Right now, “It’s the most wonderful time of the year” echoes throughout thousands of homes, cars, and businesses. Yet, as so many of us experience each day, there is plenty happening that we would not qualify as “wonderful” or joyous. Despite the adversities faced by communities, governments, and cultures across the world, these challenges present unique opportunities for growth and potential assets to be gained.
I recently travelled to New York for the first international Bloomberg Global Business Forum and the Bloomberg Philanthropies Group. The conference was designed in the wake of the financial, political, and geopolitical tremors that have shaken the world in recent decades.
Bloomberg Philanthropies describes the central mission of the Bloomberg GBF as addressing some crucial core questions, such as how do business leaders chart a clear path forward? How can leaders from business and government create a more transparent, equitable, and sustainable framework for the global economy? And, crucially, how can political leaders, working closely with global CEOs and other business leaders, construct a new multilateral economic order to solve challenges that led to the unraveling of so many twentieth-century assumptions and institutions?”
The time arguably has never been better for the serious consideration of these questions. As invited speaker, and French President, Emmanuel Macron put it, “We are in a very specific moment. We have a lot of global challenges: climate change, migrations, terrorism—and for that, we do need multilateralism.”
The acceptance of these challenges and adversities, however, can come unforeseen strength, innovation, and value.
In a panel called “Global Leaders on the Economics of Climate Change,” Strive Masiwiya was asked about his advocacy of an African green revolution and climate-change dissenters, to which he replied, “You cannot solve a problem that you cannot accept.”
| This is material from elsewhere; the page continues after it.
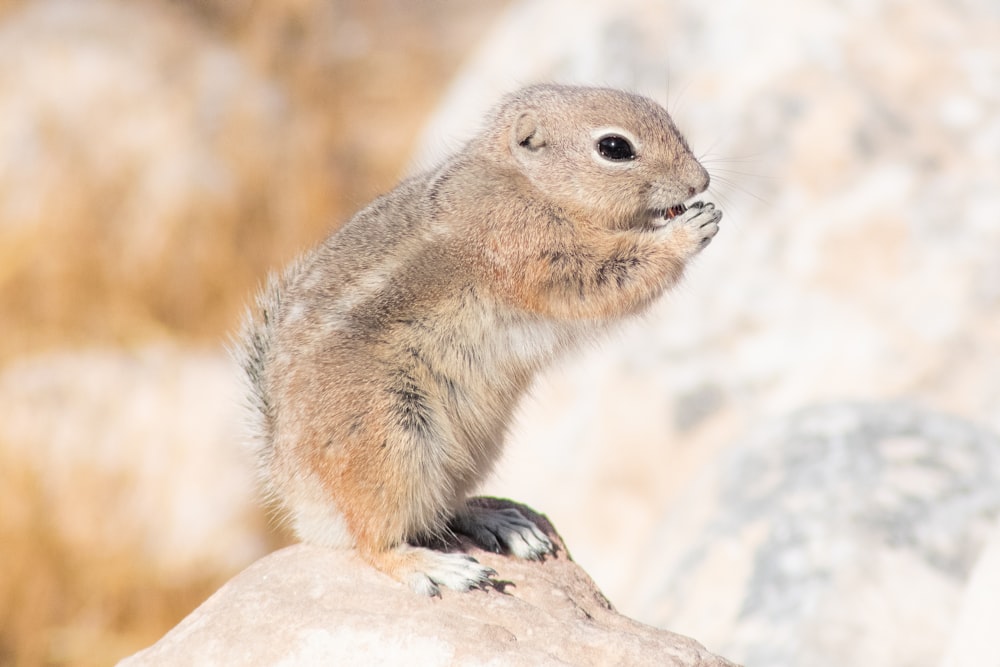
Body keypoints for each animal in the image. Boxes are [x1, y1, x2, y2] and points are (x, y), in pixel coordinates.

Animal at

The unique opportunity at the Bloomberg GBF was to hear directly from those in the know—with current windows into what individual nations and businesses can do to mitigate climate change at a time when there is more public- and private-sector cooperation and more available business capital than any time before. As Engie CEO Isabelle Kocher suggested, while climate change is “a threat—it is also a fantastic lever” in the sense that it is “the very first real global challenge … and the first time any decision made by anyone anywhere has an impact on everybody.” It is this unprecedented solidarity, she explained, that will enable us to tackle not just climate change, but other game-changing challenges such as poverty and food supply.
We can choose to look at challenges within our communities and throughout the world as opportunities for involvement and change. Adversity can be an asset if we choose it to be. Challenges can force us to find new, better solutions and motivate us to work together toward collective solutions. I’ve seen it firsthand as a boy born into a poor family in a small Nigerian village who was one of the first to adopt the internet in Nigeria and founded one of the most profitable banks on the continent. Leverage the adversity in your environment to create assets you never thought possible.